Liz Truss’s £235m cut to Environment Agency ‘doubled sewage discharge’

The Labour Party says its analysis shows that since 2016, when Truss was in charge of Defra – raw sewage discharge more than doubled from 14.7 per overflow in 2016 to 29.3 in 2021.

liz Truss

Liz Truss’s decision to cut £235m from the Environment Agency’s funding, doubled sewage discharge, it has been claimed.

The frontrunner to replace Boris Johnson, who has made no secret of her desire to slash the size of the state as much as she can, at a time when many are looking to the state for protection during a cost of living crisis, also decided to cut funding to the agency when she was environment secretary.

The Labour Party says its analysis shows that since 2016, when Truss was in charge of Defra – raw sewage discharge more than doubled from 14.7 per overflow in 2016 to 29.3 in 2021.

Over the same time, Truss had cut £80m of sewage monitors as part of a £235m Tory axe to the Environment Agency’s budget, which she branded “efficiency savings”. The cuts also meant that monitoring staff numbers were left in the low hundreds.

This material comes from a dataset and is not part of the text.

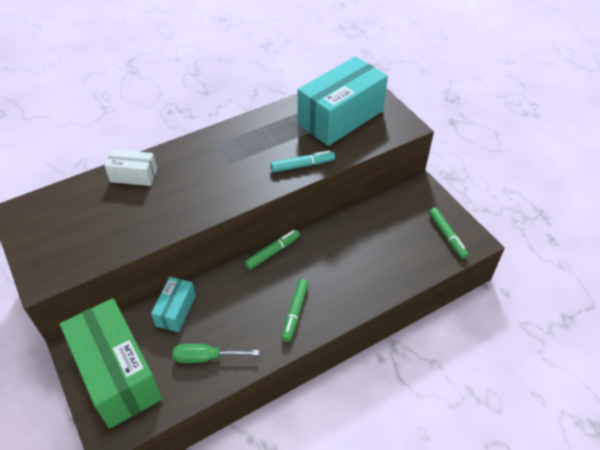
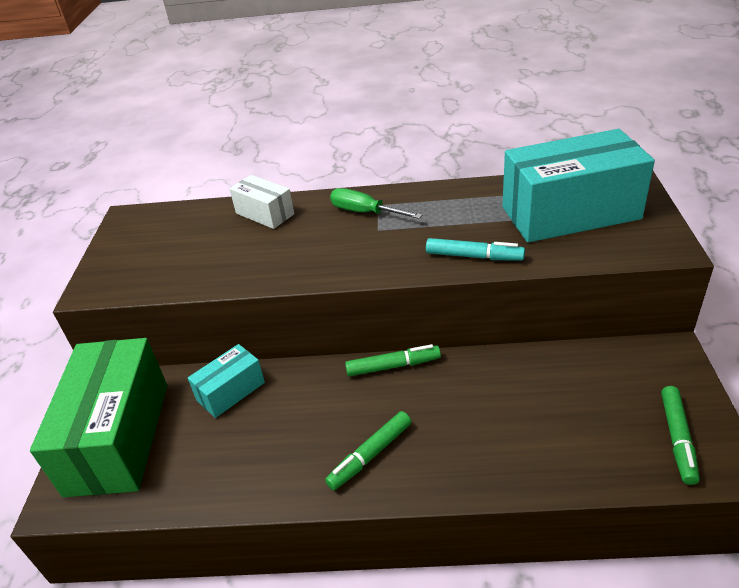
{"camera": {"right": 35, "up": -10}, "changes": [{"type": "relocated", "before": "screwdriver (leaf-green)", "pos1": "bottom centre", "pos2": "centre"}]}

Shadow environment secretary Jim McMahon said: “Under the Tories, the country is facing a crisis in our water supply. Our water infrastructure is at bursting point, with billions of litres of water being wasted every day and raw sewage being dumped into our waters.

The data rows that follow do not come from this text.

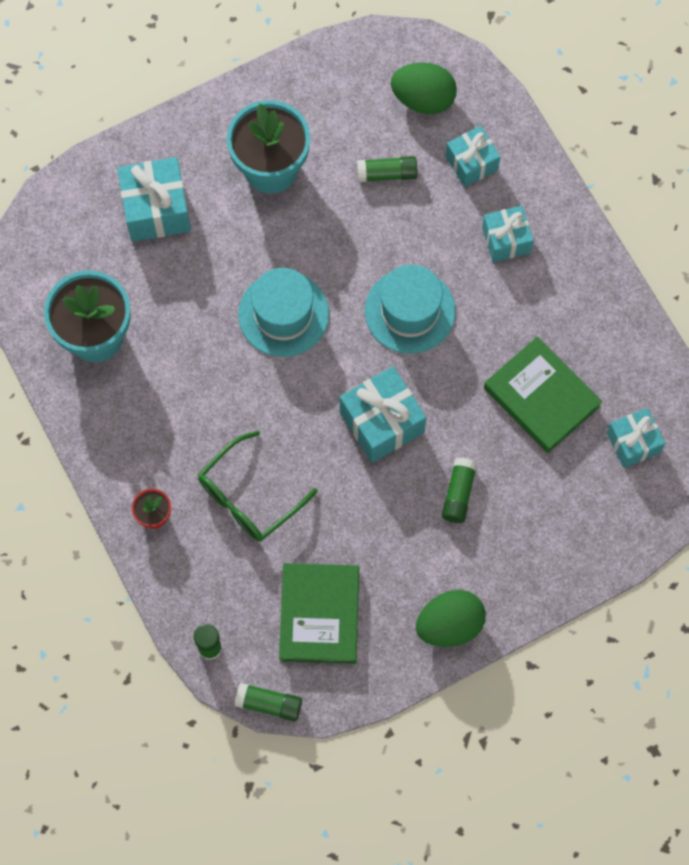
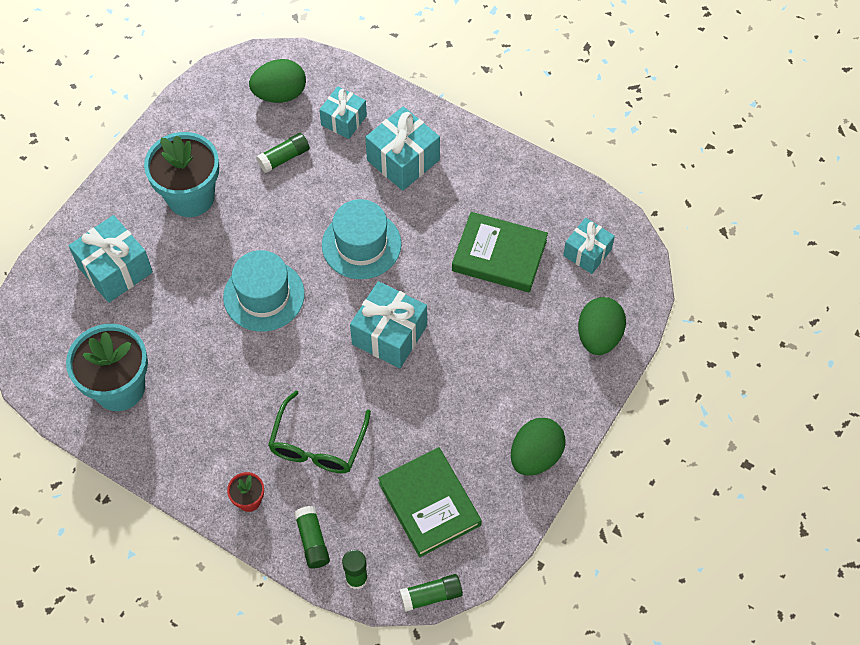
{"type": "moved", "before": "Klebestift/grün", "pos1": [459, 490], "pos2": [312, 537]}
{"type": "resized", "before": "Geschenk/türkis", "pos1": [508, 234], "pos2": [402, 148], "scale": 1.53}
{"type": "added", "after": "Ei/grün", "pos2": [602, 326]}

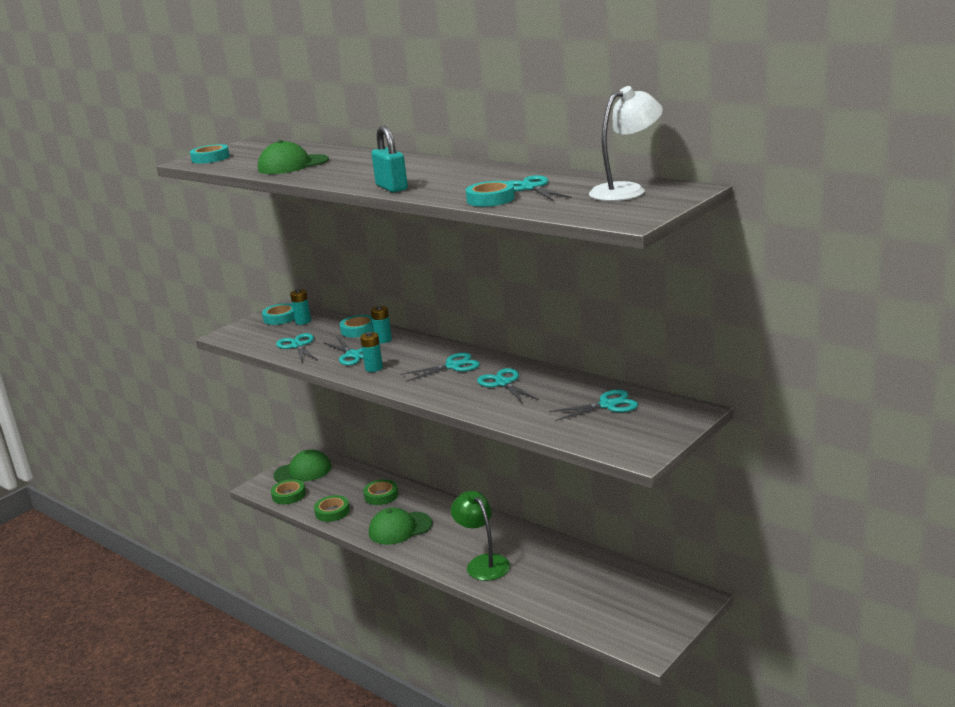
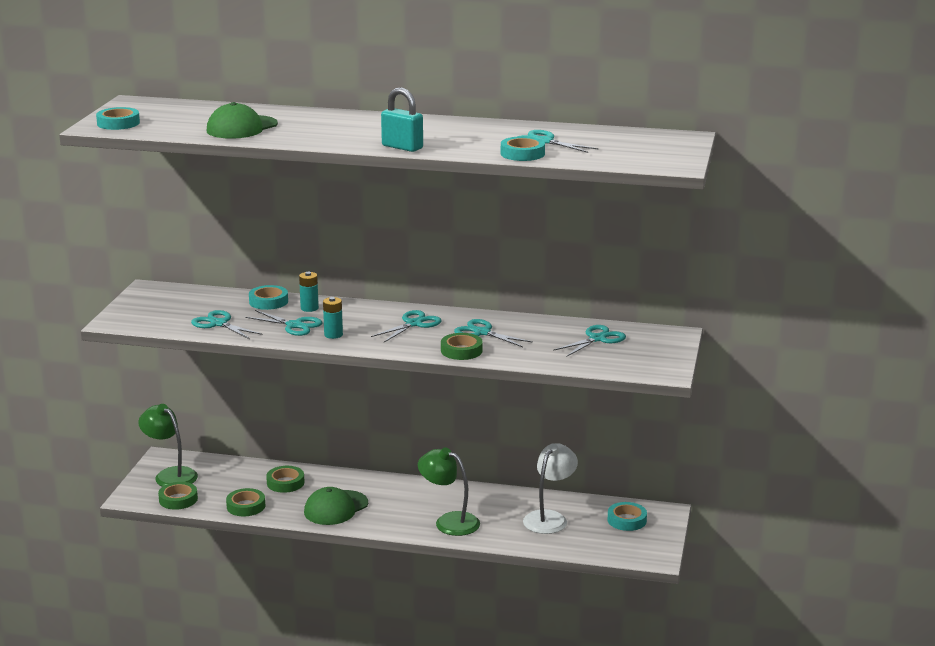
{"type": "moved", "before": "Klebeband/türkis", "pos1": [278, 314], "pos2": [627, 516]}
{"type": "replaced", "before": "Kappe/grün", "after": "Lampe/grün", "pos1": [302, 465], "pos2": [168, 445]}
{"type": "removed", "before": "Batterie/türkis", "pos1": [300, 307]}
{"type": "moved", "before": "Lampe/weiß", "pos1": [626, 143], "pos2": [550, 488]}
{"type": "added", "after": "Klebeband/grün", "pos2": [462, 346]}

“The fact that Liz Truss was the one to cut the EA (Environment Agency) so severely, not only demonstrates her lack of foresight but also her lack of care for the detail, in recognising the need to adapt to the serious flooding that had just happened on her watch.

“Labour will address the challenges in our water supply system by strengthening regulation and ensuing that bosses of water companies are held to account legally and financially for their negligence.”

The cuts also meant that the number of samples taken from rivers fell drastically.

A senior consultant at the Environment Agency told the Guardian: “They plummeted to the point it was impossible for the Environment Agency to know what’s going on. They had no control or monitoring capability that was meaningful. They ceded the control of monitoring to water companies, which ended up being able to mark their own homework. They take their own samples and assess whether they are being compliant.

“We saw that doesn’t work – look what happened with Southern Water, which didn’t declare its pollution incidents and ended up being fined by the EA when they were found out. There are suspicions this could be happening across the board. It has been left to citizen scientists who monitor and fill in the gaps.”